Trade mark law, case VI SA/Wa 562/11

November 4th, 2011, Tomasz Rychlicki

The Polish Patent Office refused to grant the right of protection for the word trade mark flex fuga Z-297616 applied for by MAPEI POLSKA Sp. z o.o. for goods in Class 1 such as adhesives based on plastics and resins, silicone mortars, for goods in Class 6 such as decorative moldings, profiles, metal profiles, and for goods in Class 19 such as decorative moldings, profiles, profiles not made of metal, masonry mortars, dry plaster, mortars for grouting and welding.

The PPO decided that this trade mark is devoid of sufficient distinctive character and it lacks any additional elements, such as verbal or graphic, which would allow potential purchasers to identify the goods with the source of the origin of goods. The PPO noted that a fuga is a weld/joint between adjacent wall elements and flex means flexible in English.

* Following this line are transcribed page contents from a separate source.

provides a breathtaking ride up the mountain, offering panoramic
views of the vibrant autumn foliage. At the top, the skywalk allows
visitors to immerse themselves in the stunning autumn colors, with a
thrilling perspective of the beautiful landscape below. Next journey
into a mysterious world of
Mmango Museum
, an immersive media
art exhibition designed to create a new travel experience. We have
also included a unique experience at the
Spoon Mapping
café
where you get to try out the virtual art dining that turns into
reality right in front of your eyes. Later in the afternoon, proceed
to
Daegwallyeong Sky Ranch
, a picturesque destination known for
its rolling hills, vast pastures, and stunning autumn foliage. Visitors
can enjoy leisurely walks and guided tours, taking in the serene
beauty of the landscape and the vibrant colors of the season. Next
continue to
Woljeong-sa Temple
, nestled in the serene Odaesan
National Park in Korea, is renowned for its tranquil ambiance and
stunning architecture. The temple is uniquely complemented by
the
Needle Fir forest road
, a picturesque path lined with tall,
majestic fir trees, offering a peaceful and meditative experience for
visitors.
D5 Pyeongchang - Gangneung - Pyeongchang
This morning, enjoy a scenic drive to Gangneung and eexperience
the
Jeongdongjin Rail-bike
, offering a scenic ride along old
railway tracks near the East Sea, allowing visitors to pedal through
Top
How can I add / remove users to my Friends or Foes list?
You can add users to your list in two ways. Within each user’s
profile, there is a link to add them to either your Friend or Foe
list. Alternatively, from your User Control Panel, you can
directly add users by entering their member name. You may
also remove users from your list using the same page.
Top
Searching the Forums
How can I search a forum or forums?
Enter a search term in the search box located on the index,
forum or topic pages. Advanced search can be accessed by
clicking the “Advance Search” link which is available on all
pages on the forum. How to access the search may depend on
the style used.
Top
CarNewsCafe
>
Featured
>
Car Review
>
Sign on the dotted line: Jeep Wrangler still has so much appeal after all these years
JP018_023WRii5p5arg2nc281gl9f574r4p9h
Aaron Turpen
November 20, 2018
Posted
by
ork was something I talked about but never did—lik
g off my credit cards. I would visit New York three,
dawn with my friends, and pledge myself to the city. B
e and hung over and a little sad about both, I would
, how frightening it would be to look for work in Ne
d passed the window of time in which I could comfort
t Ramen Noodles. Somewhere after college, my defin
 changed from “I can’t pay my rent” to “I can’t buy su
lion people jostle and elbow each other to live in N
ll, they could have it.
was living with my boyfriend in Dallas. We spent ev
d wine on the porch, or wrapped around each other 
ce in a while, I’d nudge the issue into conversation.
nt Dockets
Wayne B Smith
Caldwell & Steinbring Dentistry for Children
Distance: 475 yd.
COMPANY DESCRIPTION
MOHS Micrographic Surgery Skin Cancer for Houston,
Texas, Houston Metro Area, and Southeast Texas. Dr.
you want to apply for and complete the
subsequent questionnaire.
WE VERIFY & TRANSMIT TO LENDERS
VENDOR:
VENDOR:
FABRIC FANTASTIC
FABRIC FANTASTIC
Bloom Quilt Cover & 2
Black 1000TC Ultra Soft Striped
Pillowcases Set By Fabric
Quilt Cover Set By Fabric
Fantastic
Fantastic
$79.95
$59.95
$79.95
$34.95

MAPEI filed a complaint against this decision but it was dismissed by the Voivodeship Administrative Court in Warsaw in its judgment of 26 August 2009 case file VI SA/WA 1017/09. MAPEI decided to file a cassation complaint. The Supreme Administrative Court in its judgment of 13 January 2011 case file II GSK 19/10 overturned the judgment of the VAC and held that the VAC relied on the erroneous assumption that the buyers (users) of goods bearing the trademark at issue are those who know English or use the Internet every day, which was not supported by any evidence. Besides, the trade mark flex fuga was applied for not only various types of mortars but also for various types of decorative moldings, profiles, sections of metal and non-metallic, and in relation to those goods it is difficult, to talk about “cut or bent” joint or weld.

The case went back to the Voivodeship Administrative Court. The VAC in its judgment of 9 May 2011 case file VI SA/Wa 562/11 held that the fact that the Polish Patent Office has granted the rights of protection for a number of trade marks containing the word “flex” or the word “flex” in combination with other words, should prompt the PPO to a broader examination of the merits of the MAPEI’s trade mark application. Thus, the PPO’s view that even if MAPEI relied on other decisions issued by the Polish Patent Office, it could not affect the assessment of the submitted application and its final examination, is not justified. The VAC noted that the PPO could change its position on the regularity of the grant of rights of protection, in which one element was the word “flex”, but it should justify such change in detail. The case law of the PPO may therefore be subject to change, if the authority demonstrates that there are reasonable grounds. However, any unfounded inconstancy of the opinion of the public body constitutes an infringement of the administrative procedure, because it may result in undermining citizens’ trust in state bodies and adversely affect the legal culture of citizens, and thereby cause a breach of the constitutional rule that all persons shall be equal before the law and all persons shall have the right to equal treatment by public authorities.